Immediately thereafter, the orange-growers associations filed proceedings to cancel this withdrawal tariff, and to compel the carriers to continue to extend to shippers the old privilege of pre-cooling at the new rate of $7.50. At the hearing, the evidence and report of the Commission in the former case were stipulated into the record, and, on April 8, 1912 (23 I.C.C. 267, 271), the Commission held that the shippers had the right to the pre-cooling
privilege, and again ruled that $7.50 was a reasonable charge for the services rendered by the carriers.
The railroad companies then filed a petition in the Commerce Court attacking the original order of January 14, 1911 (fixing $7.50 as a reasonable charge on pre-cooled shipments), and the last order of April 8, 1912 (requiring the roads to permit pre-cooled shipments at that sum), contending that shippers had no right to ice the bunkers. They also insisted that the $7.50 rate was confiscatory, and did not equal the $17.50, which the Commission itself had found to be the actual cost of services rendered in connection with pre-cooled shipments. The carriers thereupon prayed that both orders should be annulled and set aside.
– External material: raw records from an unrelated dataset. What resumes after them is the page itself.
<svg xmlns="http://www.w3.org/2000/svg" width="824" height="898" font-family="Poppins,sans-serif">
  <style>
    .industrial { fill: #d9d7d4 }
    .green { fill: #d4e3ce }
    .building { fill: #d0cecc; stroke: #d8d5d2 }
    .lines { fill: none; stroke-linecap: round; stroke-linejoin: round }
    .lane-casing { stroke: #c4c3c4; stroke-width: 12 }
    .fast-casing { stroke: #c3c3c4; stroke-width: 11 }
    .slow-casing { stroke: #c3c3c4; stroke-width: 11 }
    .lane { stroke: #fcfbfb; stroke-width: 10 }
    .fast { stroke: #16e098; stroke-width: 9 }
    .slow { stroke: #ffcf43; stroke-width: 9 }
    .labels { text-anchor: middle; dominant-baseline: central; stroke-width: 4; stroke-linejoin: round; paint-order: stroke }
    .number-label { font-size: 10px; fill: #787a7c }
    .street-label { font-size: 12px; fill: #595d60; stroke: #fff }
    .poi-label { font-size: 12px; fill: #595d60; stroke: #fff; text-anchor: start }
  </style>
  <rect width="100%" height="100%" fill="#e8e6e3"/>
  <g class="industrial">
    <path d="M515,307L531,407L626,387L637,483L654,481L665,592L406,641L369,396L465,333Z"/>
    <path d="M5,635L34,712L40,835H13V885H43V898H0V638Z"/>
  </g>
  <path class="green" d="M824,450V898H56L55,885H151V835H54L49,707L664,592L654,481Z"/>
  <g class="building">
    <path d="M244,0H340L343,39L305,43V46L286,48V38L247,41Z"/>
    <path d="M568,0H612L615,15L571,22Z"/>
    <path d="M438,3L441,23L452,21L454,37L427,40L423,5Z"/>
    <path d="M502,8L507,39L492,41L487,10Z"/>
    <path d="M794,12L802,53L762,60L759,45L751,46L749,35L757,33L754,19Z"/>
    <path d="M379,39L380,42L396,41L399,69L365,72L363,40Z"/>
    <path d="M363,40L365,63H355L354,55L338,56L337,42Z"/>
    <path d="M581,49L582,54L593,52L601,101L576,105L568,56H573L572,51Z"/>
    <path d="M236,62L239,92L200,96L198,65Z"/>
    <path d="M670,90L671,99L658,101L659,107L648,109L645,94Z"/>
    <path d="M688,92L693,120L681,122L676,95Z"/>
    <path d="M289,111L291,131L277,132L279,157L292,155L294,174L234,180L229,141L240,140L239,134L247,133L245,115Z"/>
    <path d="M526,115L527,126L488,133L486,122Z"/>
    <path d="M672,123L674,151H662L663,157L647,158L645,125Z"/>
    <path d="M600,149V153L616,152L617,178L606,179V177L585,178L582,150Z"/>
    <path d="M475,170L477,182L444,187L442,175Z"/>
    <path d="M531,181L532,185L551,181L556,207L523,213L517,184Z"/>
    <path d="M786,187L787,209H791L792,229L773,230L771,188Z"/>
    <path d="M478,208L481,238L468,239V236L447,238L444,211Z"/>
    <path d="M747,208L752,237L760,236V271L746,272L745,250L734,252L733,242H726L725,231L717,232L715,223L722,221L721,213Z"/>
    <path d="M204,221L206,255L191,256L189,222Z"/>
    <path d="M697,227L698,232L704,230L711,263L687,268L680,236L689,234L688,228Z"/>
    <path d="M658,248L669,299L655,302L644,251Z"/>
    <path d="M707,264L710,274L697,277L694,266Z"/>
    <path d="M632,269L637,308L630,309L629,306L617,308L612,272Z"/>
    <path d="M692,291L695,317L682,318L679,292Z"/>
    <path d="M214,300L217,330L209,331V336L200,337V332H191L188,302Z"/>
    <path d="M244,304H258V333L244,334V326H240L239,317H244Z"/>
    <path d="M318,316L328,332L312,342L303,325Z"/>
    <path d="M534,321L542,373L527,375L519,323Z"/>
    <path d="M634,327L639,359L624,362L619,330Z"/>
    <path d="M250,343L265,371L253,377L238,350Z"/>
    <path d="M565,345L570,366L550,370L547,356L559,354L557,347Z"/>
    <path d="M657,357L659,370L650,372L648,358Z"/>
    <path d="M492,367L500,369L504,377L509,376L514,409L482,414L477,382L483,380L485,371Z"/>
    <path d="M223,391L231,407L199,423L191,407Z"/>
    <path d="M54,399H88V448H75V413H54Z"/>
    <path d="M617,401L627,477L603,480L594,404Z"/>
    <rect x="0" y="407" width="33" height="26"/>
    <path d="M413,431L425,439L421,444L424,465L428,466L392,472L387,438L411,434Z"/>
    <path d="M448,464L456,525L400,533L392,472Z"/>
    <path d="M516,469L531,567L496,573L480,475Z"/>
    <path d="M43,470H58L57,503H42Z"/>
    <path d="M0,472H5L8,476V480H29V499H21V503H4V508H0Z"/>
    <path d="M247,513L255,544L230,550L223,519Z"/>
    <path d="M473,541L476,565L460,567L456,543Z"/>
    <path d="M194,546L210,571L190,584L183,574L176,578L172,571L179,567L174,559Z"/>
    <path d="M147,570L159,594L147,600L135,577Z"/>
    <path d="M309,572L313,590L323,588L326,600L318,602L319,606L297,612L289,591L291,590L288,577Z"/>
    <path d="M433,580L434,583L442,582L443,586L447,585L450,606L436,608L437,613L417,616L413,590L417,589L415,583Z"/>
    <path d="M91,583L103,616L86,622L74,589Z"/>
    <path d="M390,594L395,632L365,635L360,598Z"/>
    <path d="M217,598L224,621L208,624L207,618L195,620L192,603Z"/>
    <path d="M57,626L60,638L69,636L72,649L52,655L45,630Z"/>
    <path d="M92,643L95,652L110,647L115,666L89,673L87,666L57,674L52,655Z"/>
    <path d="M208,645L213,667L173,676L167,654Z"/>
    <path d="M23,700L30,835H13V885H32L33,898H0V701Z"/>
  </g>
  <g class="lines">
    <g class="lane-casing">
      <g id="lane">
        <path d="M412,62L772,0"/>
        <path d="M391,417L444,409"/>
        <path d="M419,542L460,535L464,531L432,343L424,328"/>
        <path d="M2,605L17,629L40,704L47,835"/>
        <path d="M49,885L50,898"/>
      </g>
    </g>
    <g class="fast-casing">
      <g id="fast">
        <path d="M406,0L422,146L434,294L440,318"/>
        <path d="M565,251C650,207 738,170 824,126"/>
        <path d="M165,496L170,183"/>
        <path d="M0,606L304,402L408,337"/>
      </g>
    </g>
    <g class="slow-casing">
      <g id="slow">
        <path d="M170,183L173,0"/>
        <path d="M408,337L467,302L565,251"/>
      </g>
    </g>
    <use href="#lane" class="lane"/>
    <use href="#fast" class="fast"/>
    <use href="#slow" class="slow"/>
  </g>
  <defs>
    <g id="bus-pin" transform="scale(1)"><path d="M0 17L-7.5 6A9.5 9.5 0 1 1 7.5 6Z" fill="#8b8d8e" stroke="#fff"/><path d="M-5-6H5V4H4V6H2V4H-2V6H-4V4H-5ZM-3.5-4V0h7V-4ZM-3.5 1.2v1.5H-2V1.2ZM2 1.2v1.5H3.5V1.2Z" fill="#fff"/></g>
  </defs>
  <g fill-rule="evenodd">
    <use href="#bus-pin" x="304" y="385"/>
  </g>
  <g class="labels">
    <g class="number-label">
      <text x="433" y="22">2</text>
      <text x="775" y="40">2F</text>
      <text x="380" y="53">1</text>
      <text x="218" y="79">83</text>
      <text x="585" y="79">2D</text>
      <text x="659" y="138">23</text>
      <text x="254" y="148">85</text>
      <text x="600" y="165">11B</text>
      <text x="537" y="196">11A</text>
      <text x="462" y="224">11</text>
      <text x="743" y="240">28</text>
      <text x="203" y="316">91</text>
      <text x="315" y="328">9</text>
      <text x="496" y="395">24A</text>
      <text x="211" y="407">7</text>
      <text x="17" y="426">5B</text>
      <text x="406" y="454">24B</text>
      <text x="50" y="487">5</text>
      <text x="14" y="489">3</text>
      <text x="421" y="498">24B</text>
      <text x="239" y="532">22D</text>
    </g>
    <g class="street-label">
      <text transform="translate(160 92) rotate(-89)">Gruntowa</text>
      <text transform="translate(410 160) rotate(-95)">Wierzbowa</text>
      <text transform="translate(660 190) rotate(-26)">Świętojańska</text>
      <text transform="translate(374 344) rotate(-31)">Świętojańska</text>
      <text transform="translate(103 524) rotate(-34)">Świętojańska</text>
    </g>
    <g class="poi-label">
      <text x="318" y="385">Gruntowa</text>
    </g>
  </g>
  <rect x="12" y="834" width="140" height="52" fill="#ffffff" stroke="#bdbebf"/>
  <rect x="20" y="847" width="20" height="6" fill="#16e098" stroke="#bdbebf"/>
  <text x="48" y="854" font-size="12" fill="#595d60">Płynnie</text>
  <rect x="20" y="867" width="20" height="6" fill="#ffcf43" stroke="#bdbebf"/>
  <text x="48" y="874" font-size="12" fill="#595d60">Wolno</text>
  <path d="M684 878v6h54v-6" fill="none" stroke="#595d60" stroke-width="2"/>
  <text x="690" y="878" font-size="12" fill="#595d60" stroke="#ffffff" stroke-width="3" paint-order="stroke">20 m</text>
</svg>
The Commerce Court (204 F. 647) adopted the finding of the Commission that in pre-cooled shipments the revenue was $54 greater than in the railroad's method of refrigeration, and concluded by saying that, in view of that fact, "we do not think that the petitioners have any valid complaint to make of the charge of $7.50 per car, established by the Commission." It further held that, under the facts appearing in the record, the shipper had the right to furnish the ice in pre-cooled shipments, and thereupon it dismissed the petition. The case was then brought here by appeal.